Although a few studies comparing the complex folding mechanisms of larger and/or multi-domain proteins have been published (see Stackhouse et al.11 and Gunasekaran et al.4) it is not yet clear whether rate-limiting steps that occur after the development of chain topology are also conserved. The family of dihydrofolate reductases (DHFRs, EC. 1.5.1.3) is an ideal protein system with which the conservation of folding pathways hypothesis can be tested. DHFRs, which function in vivo by maintaining the pool of dihydrofolate and its derivatives that are essential for the biosynthesis of purines, thymidylates and several amino acids (for reviews, see Blakely12, 13), span the three domains (archae, prokaryote and eukaryote) of life. All representatives whose structures have been solved thus far have an α/β/α topology where the mixed eight-stranded β sheet is flanked on either side by two α helices.14, 15, 16, 17, 18, 19 The complex, doubly wound β-sheet topology is composed of two structurally distinct domains; an adenosine-binding domain (ABD) common to all nucleotide-binding proteins, and a loop subdomain (Figure 1; and see Sawaya et al.17).
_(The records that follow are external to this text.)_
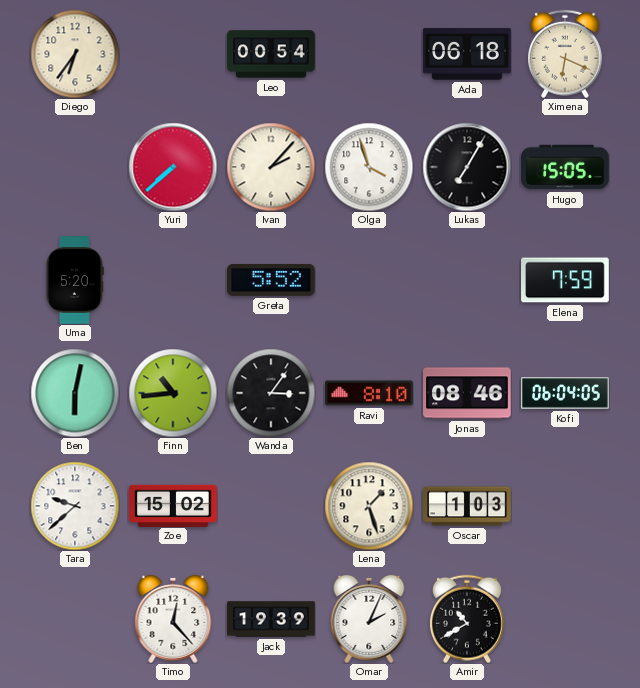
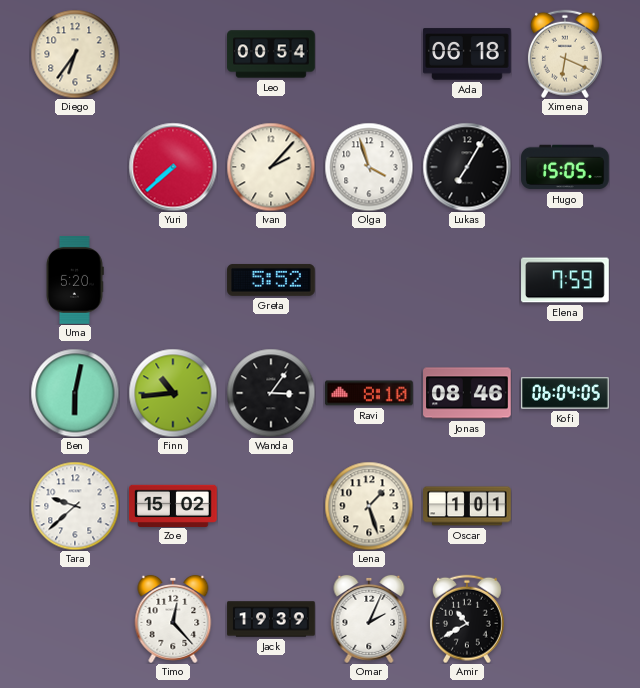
Oscar: 1:03 -> 1:01
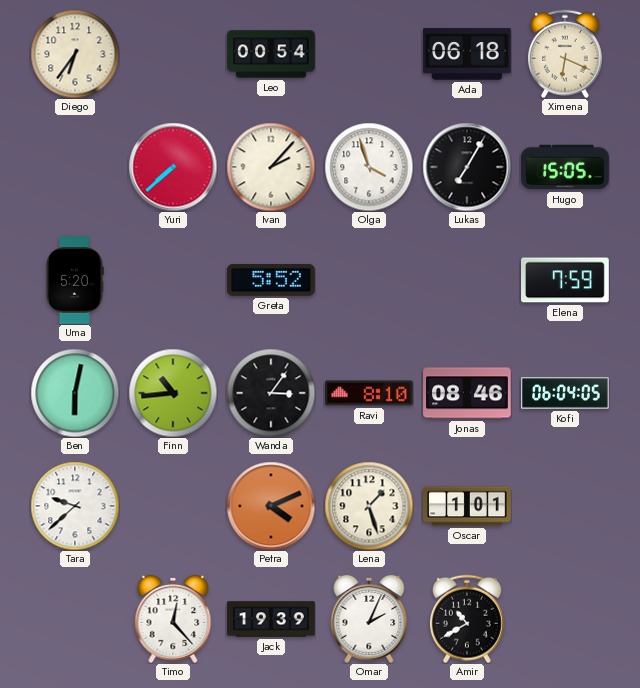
Zoe: 15:02 -> none
Petra: none -> 4:11
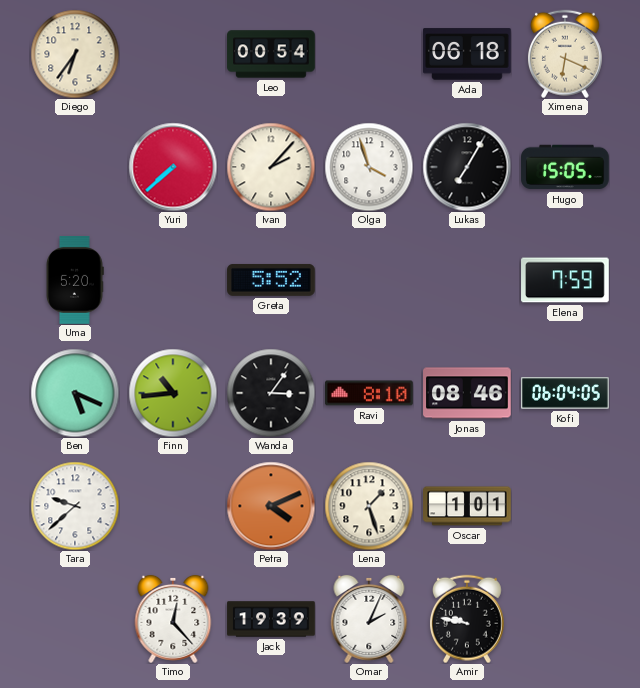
Ben: 6:02 -> 5:19
Amir: 10:40 -> 9:47
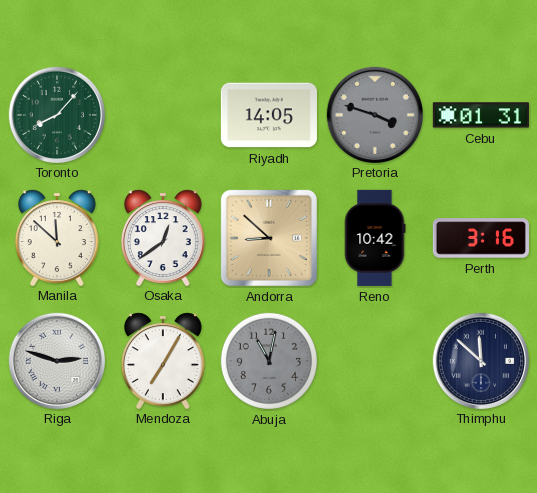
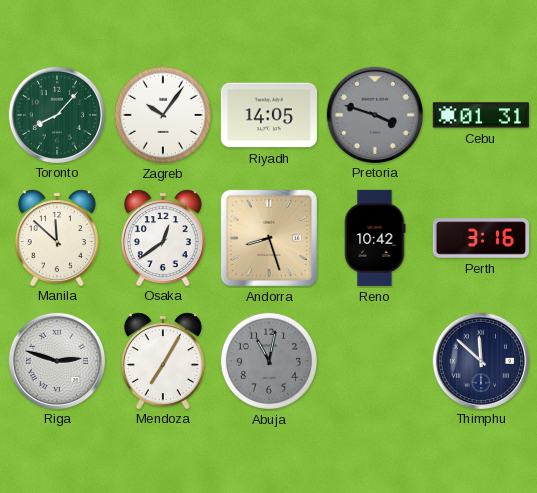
Zagreb: none -> 10:06
Andorra: 8:52 -> 8:27
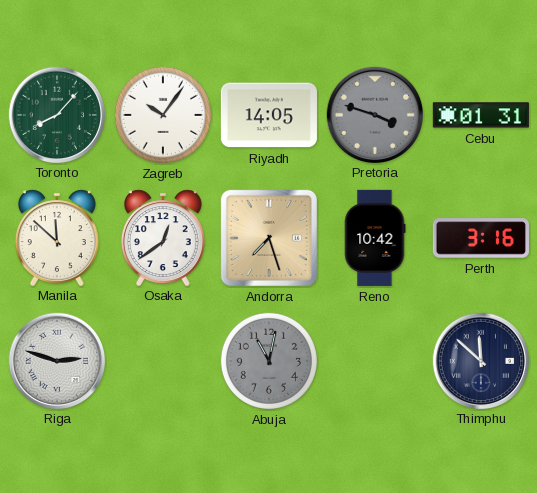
Andorra: 8:27 -> 7:27
Mendoza: 7:05 -> none
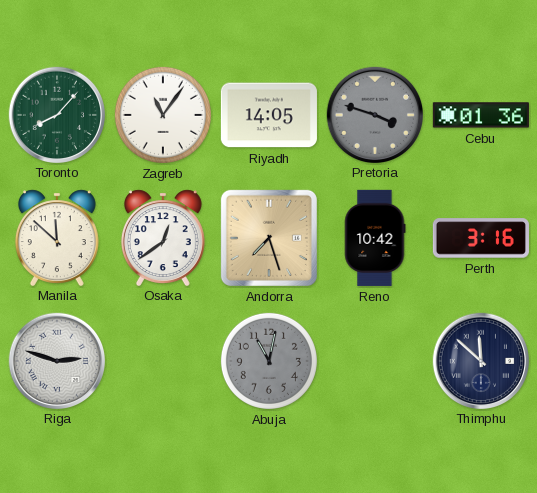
Zagreb: 10:06 -> 11:06
Cebu: 01:31 -> 01:36
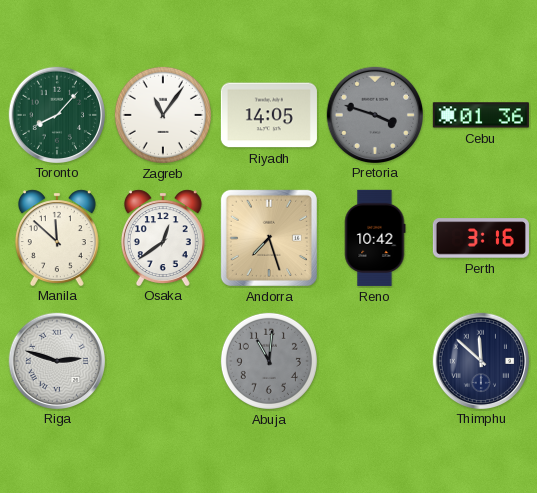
Abuja: 11:02 -> 11:01
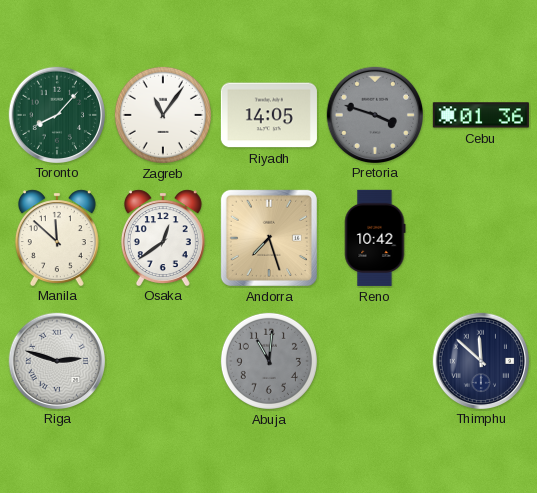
Perth: 3:16 -> none
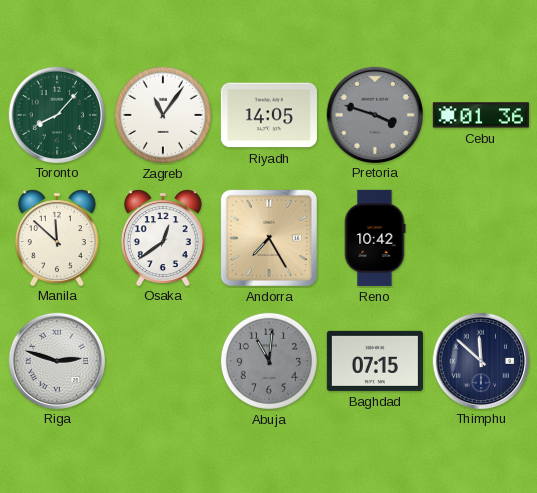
Andorra: 7:27 -> 7:25
Baghdad: none -> 07:15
The thermodynamic properties and kinetic folding mechanism of Escherichia coli (ec) DHFR have been studied in detail, using a wide variety of biophysical techniques.20, 21, 22, 23, 24, 25, 26, 27, 28 The proposed kinetic folding mechanism for ecDHFR is complex. The first detectable step in folding involves a rapid collapse (<5 ms) of the urea-denatured state to form a burst phase species (I_BP) that has significant secondary structure22 and an exposed hydrophobic core.24 The results of pulse-labeling hydrogen exchange experiments in combination with NMR25 have been interpreted to imply that this core involves two clusters of non-polar side-chains that stabilize the native β-sheet topology in 60 % of the population. Mutational analysis28 has demonstrated stereo-specific packing in these non-polar side-chains. The rapid establishment of the β-sheet topology is followed by the formation of a set of hyperfluorescent intermediate states (I₁-I₄; τ = 200 ms) that convert to the native states (N₁-N₄) via four parallel folding channels (relaxation times in the range of 1-100 seconds). All of the native states bind the competitive inhibitor methotrexate (MTX), but only one native state (N₂) has the ability to bind the cofactor, NADP⁺. The richness of this kinetic mechanism, including two distinct folding reactions that follow the chain organization step, provides the basis for a stringent test of the conservation of folding mechanisms hypothesis.

The thermodynamic properties and folding kinetics of human (hs) DHFR and Lactobacillus casei (lc) DHFR were elucidated and compared with those for ecDHFR. Although the pairwise sequence identities are less than 30 %, the comparison demonstrated that the complex folding mechanism is conserved throughout the family of DHFRs.